Problem description
Every line below must come back exactly as it stands, with the images omitted.

Information shown: Begin

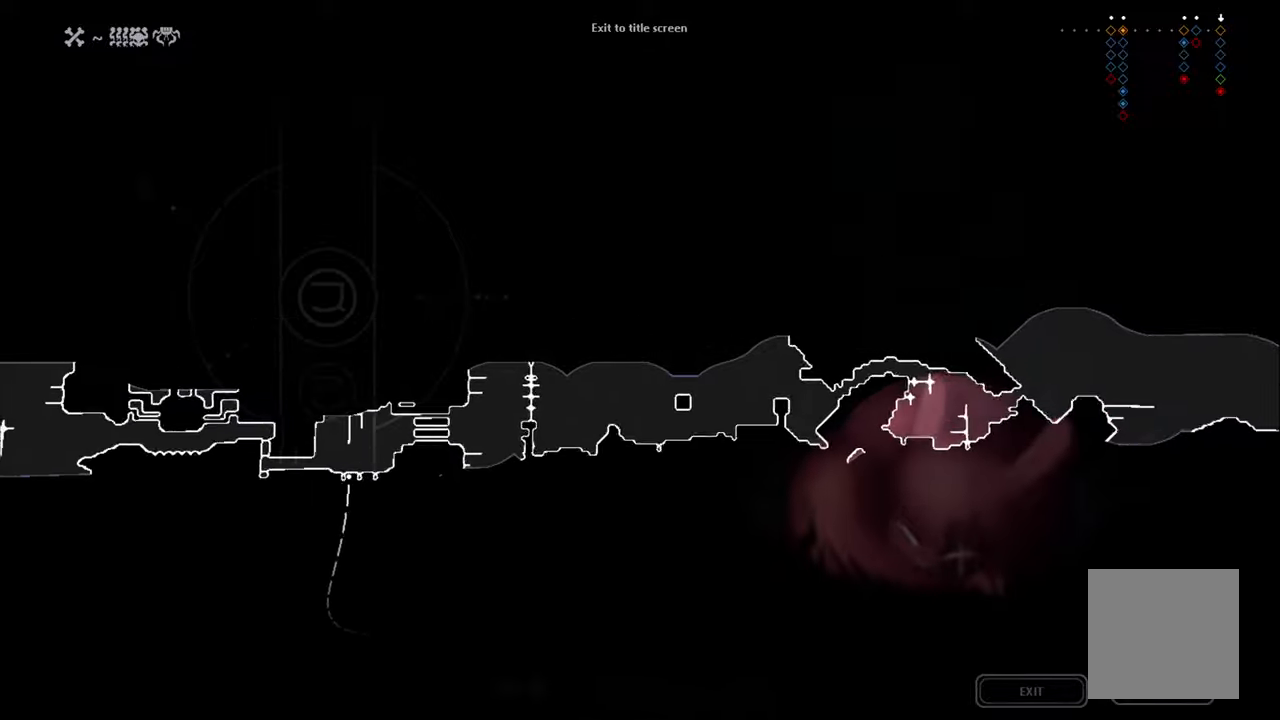
{"buttons": ["R1"], "left_stick": "down-left", "right_stick": "center", "events": [[117, "left_stick", "down-left"]]}
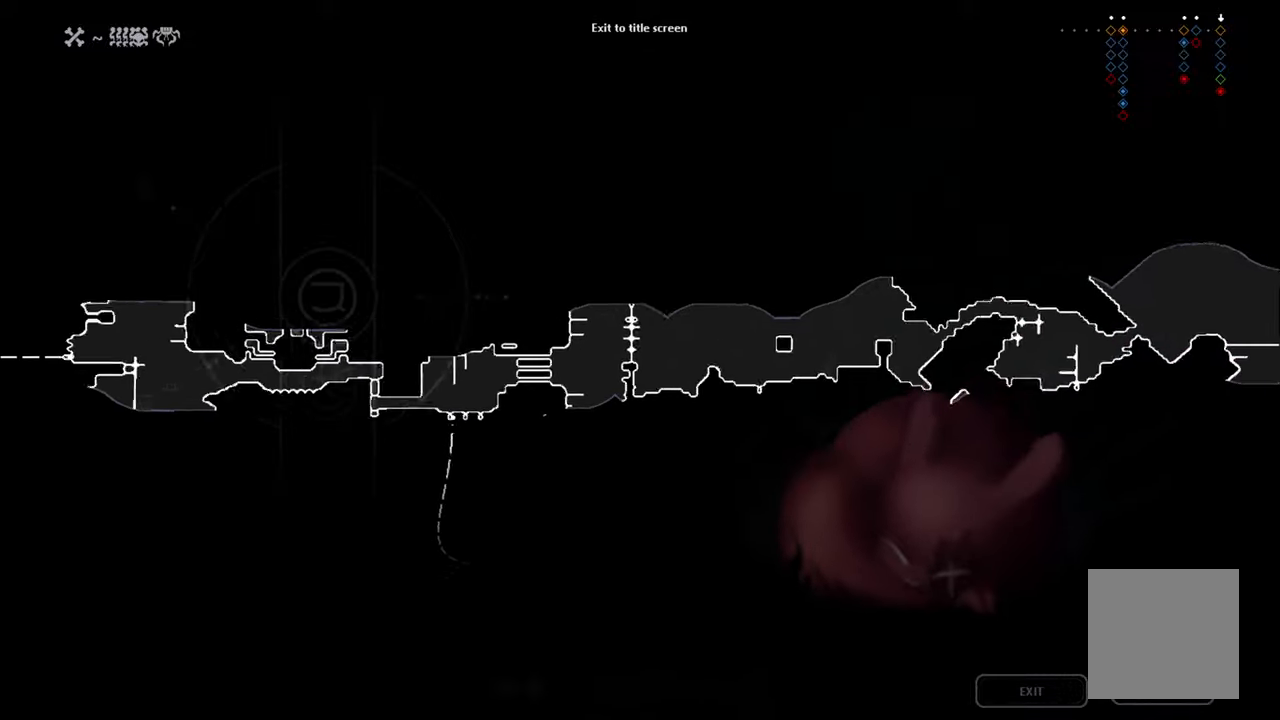
{"buttons": ["R1"], "left_stick": "center", "right_stick": "center", "events": [[133, "left_stick", "left"], [300, "left_stick", "center"]]}
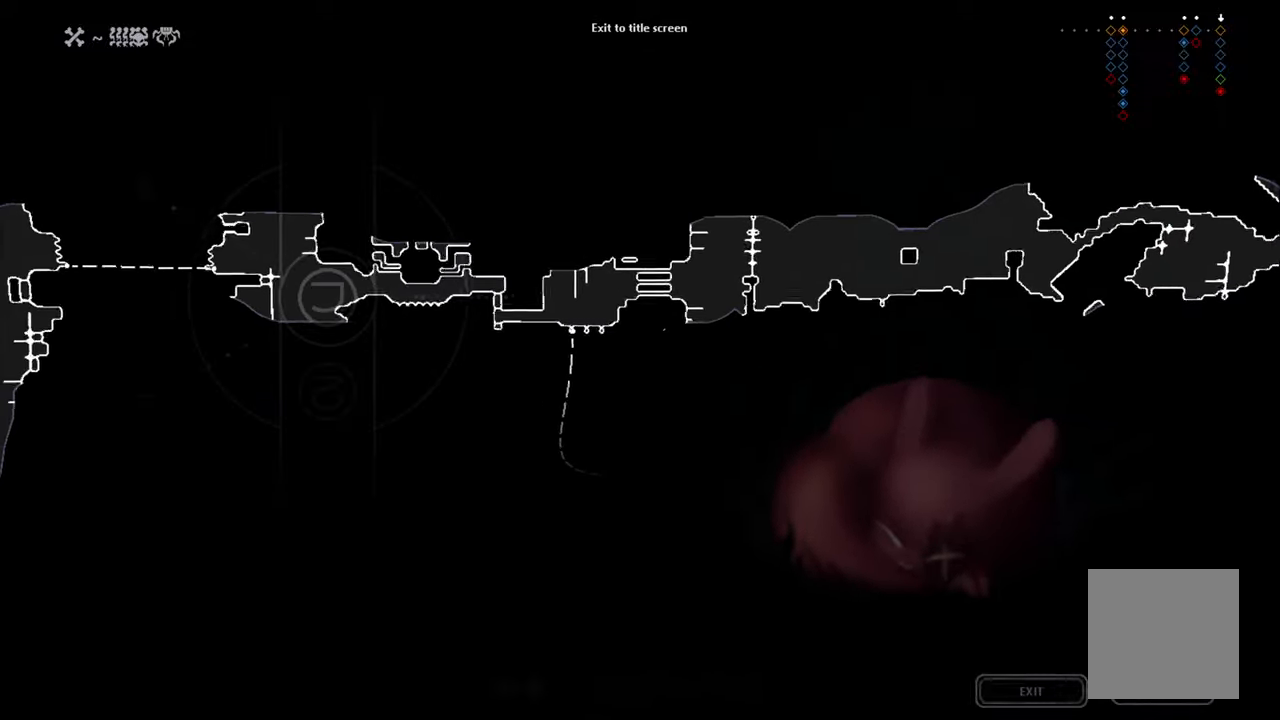
{"buttons": ["R1"], "left_stick": "left", "right_stick": "center", "events": [[83, "left_stick", "left"]]}
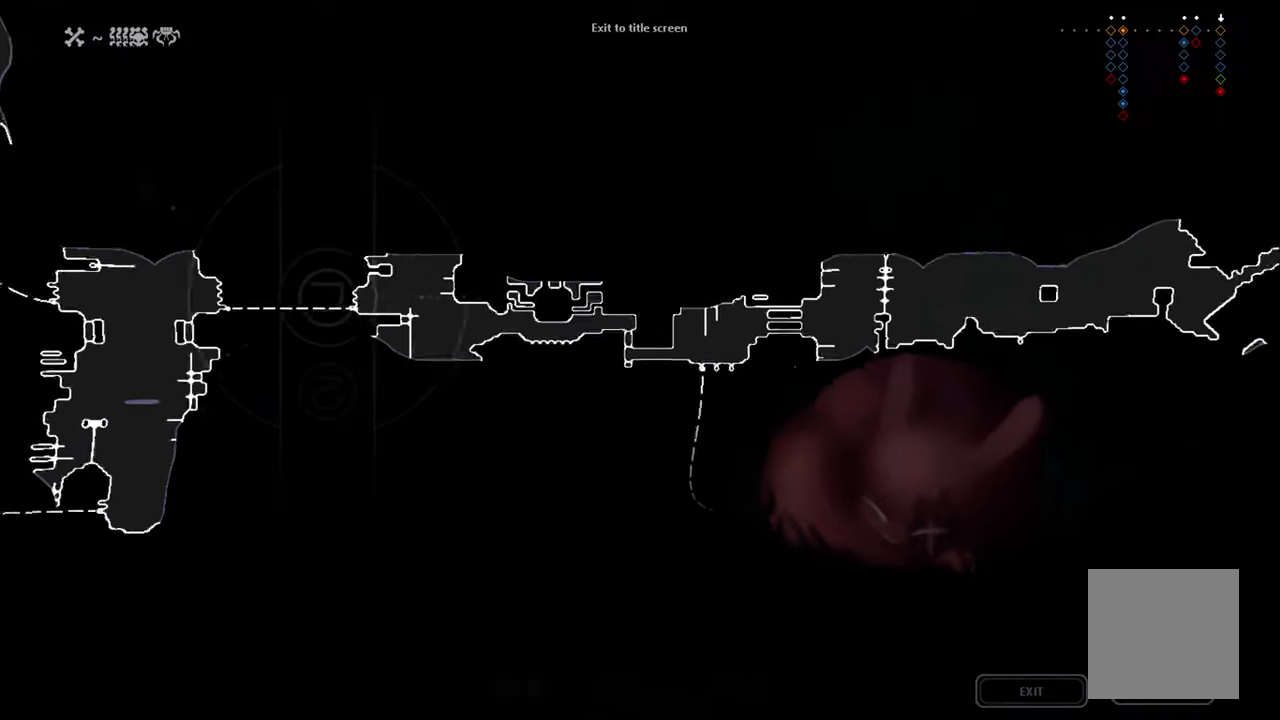
{"buttons": ["R1"], "left_stick": "left", "right_stick": "center", "events": [[200, "left_stick", "down-left"], [400, "left_stick", "left"]]}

Information shown: End

Response area
{"buttons": ["R1"], "left_stick": "down-left", "right_stick": "center", "events": [[117, "left_stick", "down-left"]]}
{"buttons": ["R1"], "left_stick": "center", "right_stick": "center", "events": [[133, "left_stick", "left"], [300, "left_stick", "center"]]}
{"buttons": ["R1"], "left_stick": "left", "right_stick": "center", "events": [[83, "left_stick", "left"]]}
{"buttons": ["R1"], "left_stick": "left", "right_stick": "center", "events": [[200, "left_stick", "down-left"], [400, "left_stick", "left"]]}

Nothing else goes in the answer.